The Strad Issue: March 2015
Description: A brilliant young quartet in contrasting works from three centuries
Musicians: Schumann Quartet
Composer: Mozart, Ives, Verdi

This is the Schumann Quartet’s eagerly awaited follow-up to its outstanding 2013 debut disc of Beethoven, Bartók and Brahms. Lithe, tonally transparent, sparklingly articulated, finely vibratoed, subtly blended and phrased, the Schumann sound world is ideal for the first of Mozart’s three ‘Prussian’ Quartets, enhanced by tangible, gently cushioned engineering. Their approach to the timing and inflecting of Mozart’s buoyant work is remarkable from so youthful an ensemble, especially in the finale, whose tricky final pages benefit from immaculate emotional pacing.

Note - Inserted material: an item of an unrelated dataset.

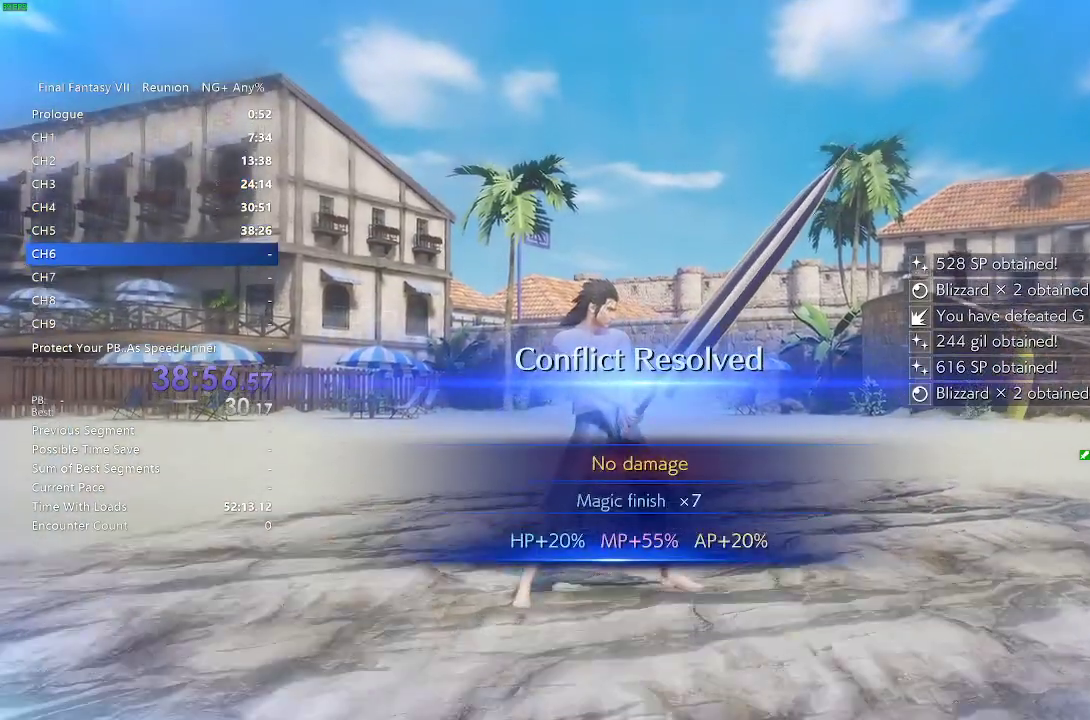
{"buttons": [], "left_stick": "up-left", "right_stick": "center", "events": [[300, "left_stick", "up-left"]]}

The beguiling eloquence of the Schumanns’ Mozart is matched by an impassioned reading of Charles Ives’s Second Quartet, which pulls no punches when it comes to its constant railing against the tradition exemplified by Mozart’s bejewelled classicism. Ives emphasised that when performing this bracingly inventive score the players should shake hands after throwing a few metaphorical punches and ‘have some fun’, and that is precisely what comes across in the startling adrenalin rush of the ‘Arguments’ second movement. Following this tour de force of visionary altercation, the Schumanns soothe our lacerated tonal senses with a high-octane account of the Verdi Quartet that blows clean away the cosily held notion of it being a pallid reflection of his operatic genius. Highly recommended.